## [Try it]
With the pictures left out, copy the listing below exactly.

*** Block opens ***

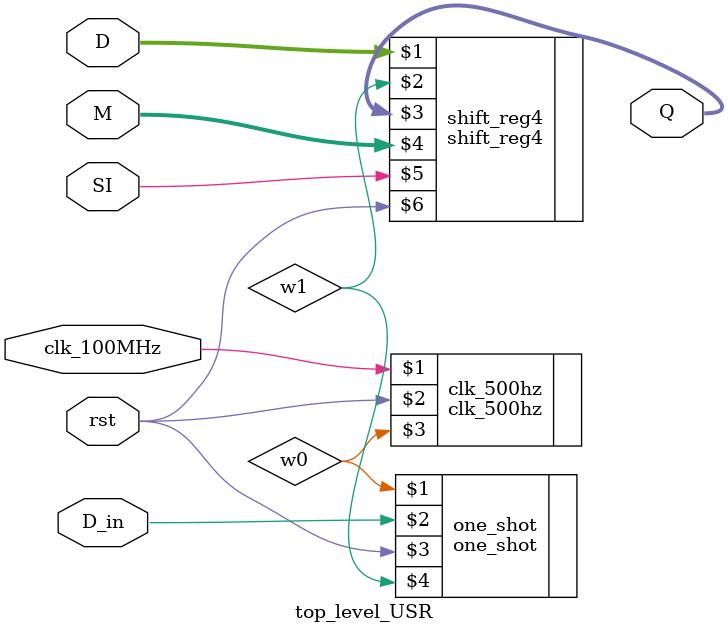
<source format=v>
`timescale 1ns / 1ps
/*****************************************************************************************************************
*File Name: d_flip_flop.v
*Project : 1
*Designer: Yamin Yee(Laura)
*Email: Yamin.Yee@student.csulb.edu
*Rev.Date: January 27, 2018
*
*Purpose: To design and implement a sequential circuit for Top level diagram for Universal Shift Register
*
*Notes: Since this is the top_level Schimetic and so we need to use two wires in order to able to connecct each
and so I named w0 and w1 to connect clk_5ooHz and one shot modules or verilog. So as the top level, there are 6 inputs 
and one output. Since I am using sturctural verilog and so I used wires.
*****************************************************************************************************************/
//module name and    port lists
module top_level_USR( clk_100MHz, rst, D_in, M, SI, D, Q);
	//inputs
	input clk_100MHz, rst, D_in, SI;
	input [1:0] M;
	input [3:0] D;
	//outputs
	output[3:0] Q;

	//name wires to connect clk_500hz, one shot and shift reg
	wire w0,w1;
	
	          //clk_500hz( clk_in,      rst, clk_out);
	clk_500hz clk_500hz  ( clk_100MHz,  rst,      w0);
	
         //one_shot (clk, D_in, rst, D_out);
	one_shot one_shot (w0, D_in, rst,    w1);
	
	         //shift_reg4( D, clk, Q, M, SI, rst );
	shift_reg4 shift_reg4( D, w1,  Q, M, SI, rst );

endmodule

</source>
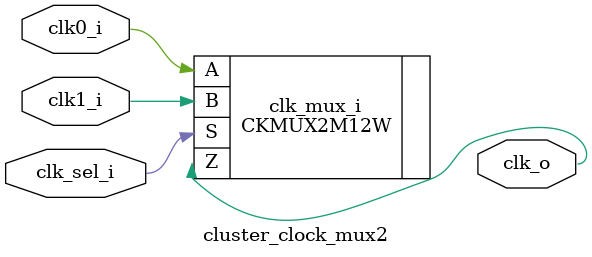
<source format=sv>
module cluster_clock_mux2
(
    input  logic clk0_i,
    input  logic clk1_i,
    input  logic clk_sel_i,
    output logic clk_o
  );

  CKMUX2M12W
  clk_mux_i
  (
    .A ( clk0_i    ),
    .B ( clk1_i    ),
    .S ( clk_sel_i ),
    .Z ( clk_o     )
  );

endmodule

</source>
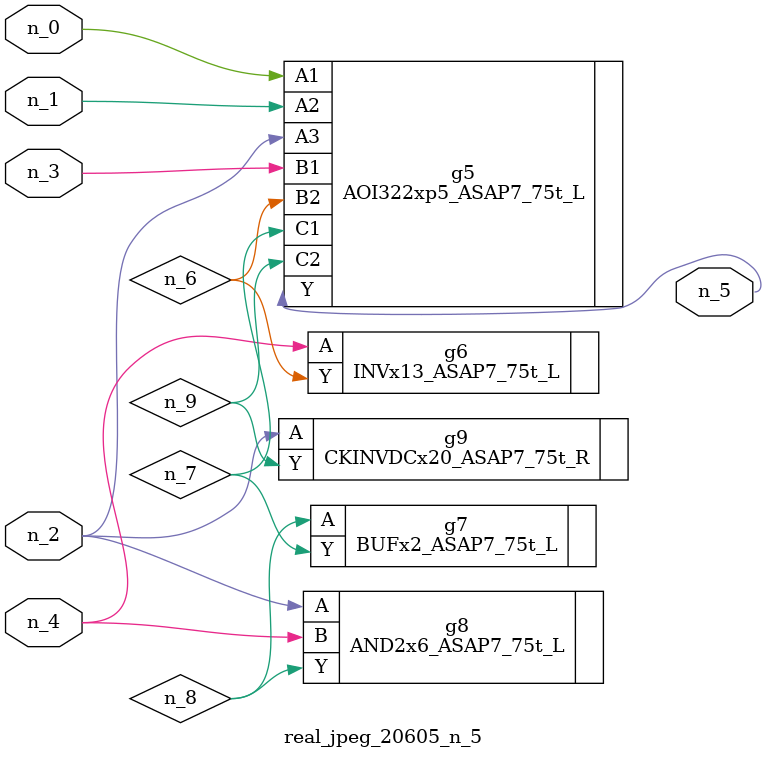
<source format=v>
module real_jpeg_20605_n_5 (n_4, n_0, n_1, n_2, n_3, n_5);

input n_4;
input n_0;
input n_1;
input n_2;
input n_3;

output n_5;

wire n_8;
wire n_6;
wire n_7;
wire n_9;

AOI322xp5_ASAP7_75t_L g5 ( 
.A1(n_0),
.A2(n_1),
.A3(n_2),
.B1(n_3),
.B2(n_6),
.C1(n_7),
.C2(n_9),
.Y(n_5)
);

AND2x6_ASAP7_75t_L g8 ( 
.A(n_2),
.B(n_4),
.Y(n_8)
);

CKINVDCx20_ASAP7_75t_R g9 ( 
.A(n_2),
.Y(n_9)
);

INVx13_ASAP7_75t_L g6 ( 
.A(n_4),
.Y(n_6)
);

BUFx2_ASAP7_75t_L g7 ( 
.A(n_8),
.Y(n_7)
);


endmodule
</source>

*** Block closes ***

## [Exercise output]
<source format=v>
`timescale 1ns / 1ps
/*****************************************************************************************************************
*File Name: d_flip_flop.v
*Project : 1
*Designer: Yamin Yee(Laura)
*Email: Yamin.Yee@student.csulb.edu
*Rev.Date: January 27, 2018
*
*Purpose: To design and implement a sequential circuit for Top level diagram for Universal Shift Register
*
*Notes: Since this is the top_level Schimetic and so we need to use two wires in order to able to connecct each
and so I named w0 and w1 to connect clk_5ooHz and one shot modules or verilog. So as the top level, there are 6 inputs 
and one output. Since I am using sturctural verilog and so I used wires.
*****************************************************************************************************************/
//module name and    port lists
module top_level_USR( clk_100MHz, rst, D_in, M, SI, D, Q);
	//inputs
	input clk_100MHz, rst, D_in, SI;
	input [1:0] M;
	input [3:0] D;
	//outputs
	output[3:0] Q;

	//name wires to connect clk_500hz, one shot and shift reg
	wire w0,w1;
	
	          //clk_500hz( clk_in,      rst, clk_out);
	clk_500hz clk_500hz  ( clk_100MHz,  rst,      w0);
	
         //one_shot (clk, D_in, rst, D_out);
	one_shot one_shot (w0, D_in, rst,    w1);
	
	         //shift_reg4( D, clk, Q, M, SI, rst );
	shift_reg4 shift_reg4( D, w1,  Q, M, SI, rst );

endmodule

</source>
<source format=sv>
module cluster_clock_mux2
(
    input  logic clk0_i,
    input  logic clk1_i,
    input  logic clk_sel_i,
    output logic clk_o
  );

  CKMUX2M12W
  clk_mux_i
  (
    .A ( clk0_i    ),
    .B ( clk1_i    ),
    .S ( clk_sel_i ),
    .Z ( clk_o     )
  );

endmodule

</source>
<source format=v>
module real_jpeg_20605_n_5 (n_4, n_0, n_1, n_2, n_3, n_5);

input n_4;
input n_0;
input n_1;
input n_2;
input n_3;

output n_5;

wire n_8;
wire n_6;
wire n_7;
wire n_9;

AOI322xp5_ASAP7_75t_L g5 ( 
.A1(n_0),
.A2(n_1),
.A3(n_2),
.B1(n_3),
.B2(n_6),
.C1(n_7),
.C2(n_9),
.Y(n_5)
);

AND2x6_ASAP7_75t_L g8 ( 
.A(n_2),
.B(n_4),
.Y(n_8)
);

CKINVDCx20_ASAP7_75t_R g9 ( 
.A(n_2),
.Y(n_9)
);

INVx13_ASAP7_75t_L g6 ( 
.A(n_4),
.Y(n_6)
);

BUFx2_ASAP7_75t_L g7 ( 
.A(n_8),
.Y(n_7)
);


endmodule
</source>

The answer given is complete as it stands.